### What the task asks:
Could you set down the listing below exactly and omit its images?
# # # # # # #
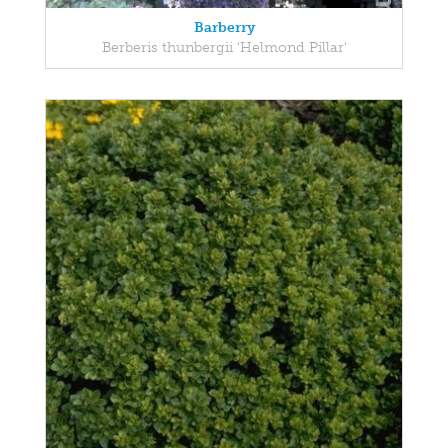
Barberry
Berberis thunbergii 'Helmond Pillar'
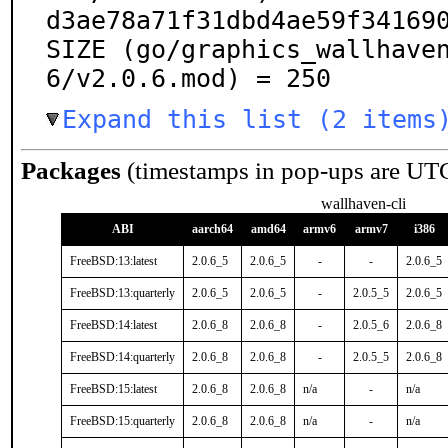
d3ae78a71f31dbd4ae59f341690
SIZE (go/graphics_wallhave
6/v2.0.6.mod) = 250
Expand this list (2 items
Packages
(timestamps in pop-ups are UT
wallhaven-cli
ABI
aarch64
amd64
armv6
armv7
i386
FreeBSD:13:latest
2.0.6_5
2.0.6_5
-
-
2.0.6_5
FreeBSD:13:quarterly
2.0.6_5
2.0.6_5
-
2.0.5_5
2.0.6_5
FreeBSD:14:latest
2.0.6_8
2.0.6_8
-
2.0.5_6
2.0.6_8
FreeBSD:14:quarterly
2.0.6_8
2.0.6_8
-
2.0.5_5
2.0.6_8
FreeBSD:15:latest
2.0.6_8
2.0.6_8
n/a
-
n/a
FreeBSD:15:quarterly
2.0.6_8
2.0.6_8
n/a
-
n/a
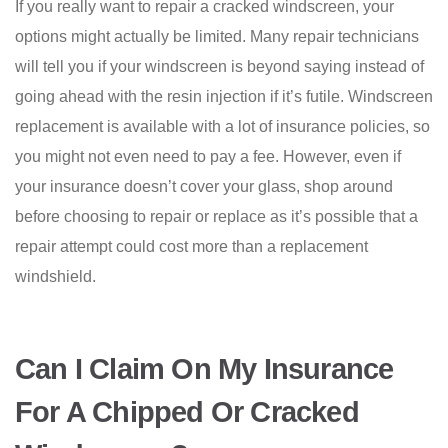
If you really want to repair a cracked windscreen, your
options might actually be limited. Many repair technicians
will tell you if your windscreen is beyond saying instead of
going ahead with the resin injection if it’s futile. Windscreen
replacement is available with a lot of insurance policies, so
you might not even need to pay a fee. However, even if
your insurance doesn’t cover your glass, shop around
before choosing to repair or replace as it’s possible that a
repair attempt could cost more than a replacement
windshield.
Can I Claim On My Insurance
For A Chipped Or Cracked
# # # # # # #
### Response for this exercise:
Barberry
Berberis thunbergii 'Helmond Pillar'
d3ae78a71f31dbd4ae59f341690
SIZE (go/graphics_wallhave
6/v2.0.6.mod) = 250
Expand this list (2 items
Packages
(timestamps in pop-ups are UT
wallhaven-cli
ABI
aarch64
amd64
armv6
armv7
i386
FreeBSD:13:latest
2.0.6_5
2.0.6_5
-
-
2.0.6_5
FreeBSD:13:quarterly
2.0.6_5
2.0.6_5
-
2.0.5_5
2.0.6_5
FreeBSD:14:latest
2.0.6_8
2.0.6_8
-
2.0.5_6
2.0.6_8
FreeBSD:14:quarterly
2.0.6_8
2.0.6_8
-
2.0.5_5
2.0.6_8
FreeBSD:15:latest
2.0.6_8
2.0.6_8
n/a
-
n/a
FreeBSD:15:quarterly
2.0.6_8
2.0.6_8
n/a
-
n/a
If you really want to repair a cracked windscreen, your
options might actually be limited. Many repair technicians
will tell you if your windscreen is beyond saying instead of
going ahead with the resin injection if it’s futile. Windscreen
replacement is available with a lot of insurance policies, so
you might not even need to pay a fee. However, even if
your insurance doesn’t cover your glass, shop around
before choosing to repair or replace as it’s possible that a
repair attempt could cost more than a replacement
windshield.
Can I Claim On My Insurance
For A Chipped Or Cracked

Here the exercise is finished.